Saved data entries:
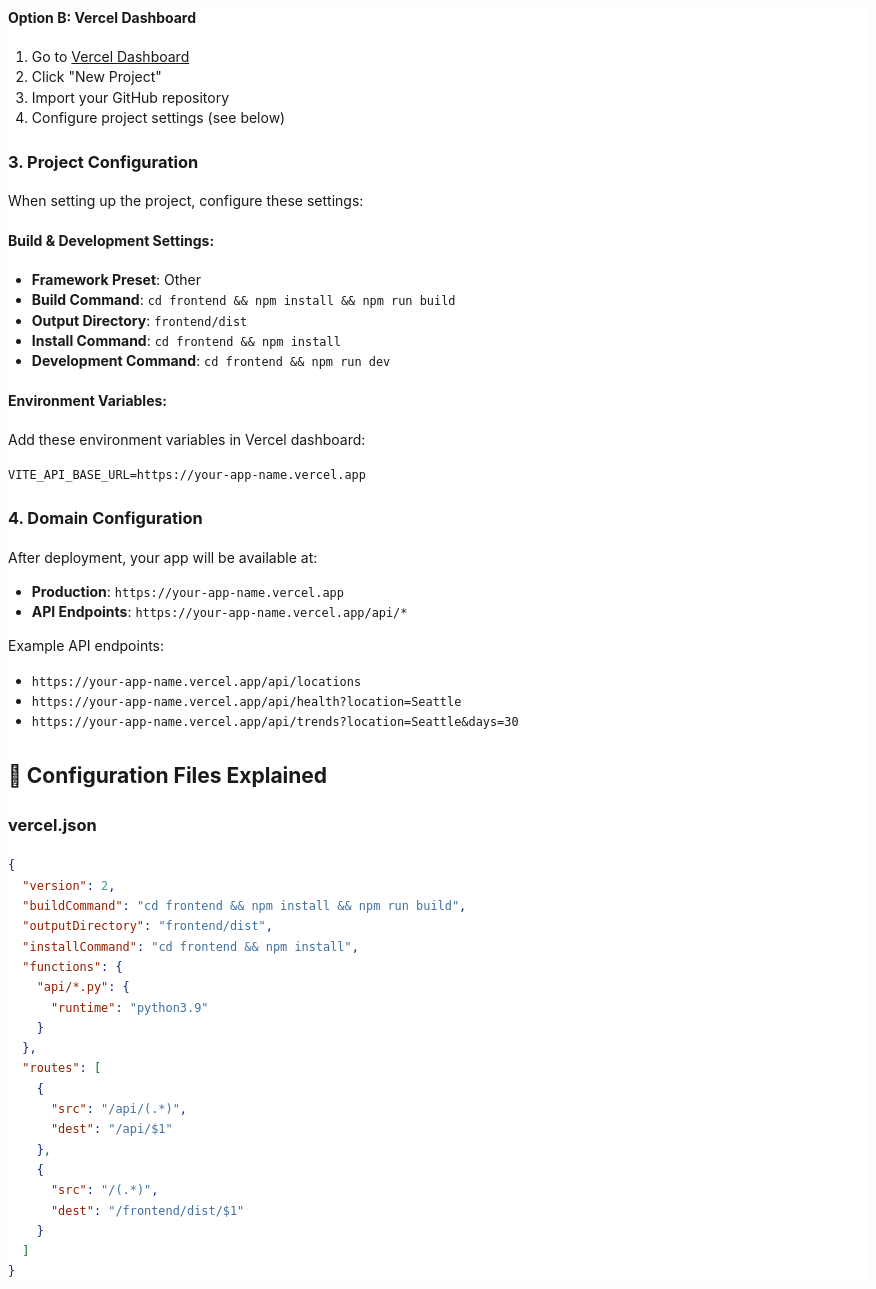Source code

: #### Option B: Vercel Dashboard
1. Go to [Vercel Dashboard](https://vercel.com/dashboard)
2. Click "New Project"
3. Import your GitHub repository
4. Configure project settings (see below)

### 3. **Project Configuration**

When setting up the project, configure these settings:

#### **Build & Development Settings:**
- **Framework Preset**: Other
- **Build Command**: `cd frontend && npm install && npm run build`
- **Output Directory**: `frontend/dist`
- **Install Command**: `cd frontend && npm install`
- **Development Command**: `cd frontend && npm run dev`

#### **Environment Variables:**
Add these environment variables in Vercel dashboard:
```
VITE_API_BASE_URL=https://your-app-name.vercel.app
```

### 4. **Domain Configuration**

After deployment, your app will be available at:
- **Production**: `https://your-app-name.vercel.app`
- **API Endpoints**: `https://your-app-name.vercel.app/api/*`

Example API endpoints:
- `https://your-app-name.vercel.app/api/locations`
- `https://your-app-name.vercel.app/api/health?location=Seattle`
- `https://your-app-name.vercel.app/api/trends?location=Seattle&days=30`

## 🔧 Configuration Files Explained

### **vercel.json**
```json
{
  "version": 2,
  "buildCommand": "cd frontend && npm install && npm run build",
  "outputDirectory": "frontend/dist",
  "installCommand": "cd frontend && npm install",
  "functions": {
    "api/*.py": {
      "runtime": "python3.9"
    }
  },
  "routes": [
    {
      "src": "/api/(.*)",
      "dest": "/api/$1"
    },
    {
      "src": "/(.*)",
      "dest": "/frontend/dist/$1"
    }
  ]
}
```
---
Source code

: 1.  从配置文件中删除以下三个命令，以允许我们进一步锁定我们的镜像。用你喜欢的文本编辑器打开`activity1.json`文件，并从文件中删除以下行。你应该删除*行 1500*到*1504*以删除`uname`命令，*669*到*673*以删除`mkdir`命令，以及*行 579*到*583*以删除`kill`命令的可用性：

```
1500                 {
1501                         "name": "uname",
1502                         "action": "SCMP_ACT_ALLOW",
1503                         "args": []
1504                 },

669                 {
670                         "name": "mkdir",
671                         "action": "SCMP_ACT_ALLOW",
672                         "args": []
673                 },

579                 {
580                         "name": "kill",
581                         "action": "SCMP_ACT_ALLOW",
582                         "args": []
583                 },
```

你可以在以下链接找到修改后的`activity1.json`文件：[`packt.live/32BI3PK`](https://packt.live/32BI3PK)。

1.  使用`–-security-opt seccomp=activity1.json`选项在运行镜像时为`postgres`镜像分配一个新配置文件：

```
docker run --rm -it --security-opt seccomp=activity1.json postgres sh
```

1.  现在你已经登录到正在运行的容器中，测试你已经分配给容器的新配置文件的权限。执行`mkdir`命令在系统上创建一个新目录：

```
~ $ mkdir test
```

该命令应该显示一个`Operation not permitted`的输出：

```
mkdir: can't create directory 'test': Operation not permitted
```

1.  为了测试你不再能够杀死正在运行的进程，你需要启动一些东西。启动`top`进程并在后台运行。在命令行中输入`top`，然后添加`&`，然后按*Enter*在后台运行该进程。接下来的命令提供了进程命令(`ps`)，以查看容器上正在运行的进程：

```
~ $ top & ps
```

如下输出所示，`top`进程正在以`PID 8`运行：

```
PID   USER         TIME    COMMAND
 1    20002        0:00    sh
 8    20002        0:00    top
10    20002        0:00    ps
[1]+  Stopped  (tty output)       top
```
==
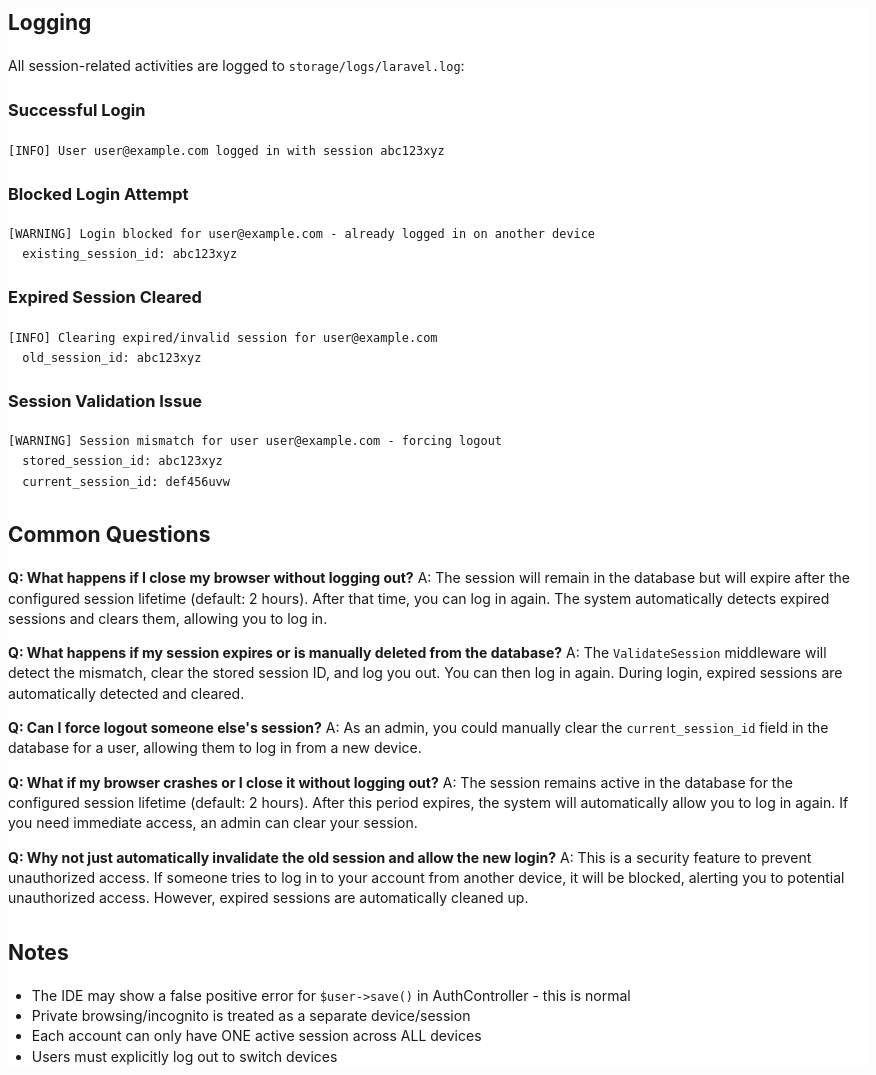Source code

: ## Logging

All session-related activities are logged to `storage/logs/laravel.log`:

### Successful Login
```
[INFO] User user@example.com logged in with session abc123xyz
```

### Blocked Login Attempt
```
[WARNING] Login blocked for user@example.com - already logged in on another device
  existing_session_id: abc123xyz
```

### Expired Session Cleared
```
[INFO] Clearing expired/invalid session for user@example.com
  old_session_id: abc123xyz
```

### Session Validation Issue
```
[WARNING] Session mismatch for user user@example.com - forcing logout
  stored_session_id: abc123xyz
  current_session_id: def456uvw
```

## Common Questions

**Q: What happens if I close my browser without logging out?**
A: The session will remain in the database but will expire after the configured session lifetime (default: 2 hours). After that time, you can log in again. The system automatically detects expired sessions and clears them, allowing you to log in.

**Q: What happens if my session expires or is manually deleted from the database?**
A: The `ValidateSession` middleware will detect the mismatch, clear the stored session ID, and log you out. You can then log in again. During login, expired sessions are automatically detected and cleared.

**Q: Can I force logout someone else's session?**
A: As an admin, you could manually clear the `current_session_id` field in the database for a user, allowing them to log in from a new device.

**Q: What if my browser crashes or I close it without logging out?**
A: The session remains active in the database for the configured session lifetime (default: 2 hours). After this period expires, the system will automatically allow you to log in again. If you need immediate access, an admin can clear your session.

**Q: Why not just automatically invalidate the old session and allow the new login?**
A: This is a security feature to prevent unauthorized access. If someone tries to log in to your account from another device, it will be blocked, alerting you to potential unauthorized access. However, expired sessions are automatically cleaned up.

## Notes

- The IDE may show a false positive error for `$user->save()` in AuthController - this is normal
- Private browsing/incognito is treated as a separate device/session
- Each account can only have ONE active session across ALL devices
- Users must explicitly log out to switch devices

◆ Task goal
Show the lines of the records above that mention "Operation".

◆ Response to the exercise
该命令应该显示一个`Operation not permitted`的输出：
mkdir: can't create directory 'test': Operation not permitted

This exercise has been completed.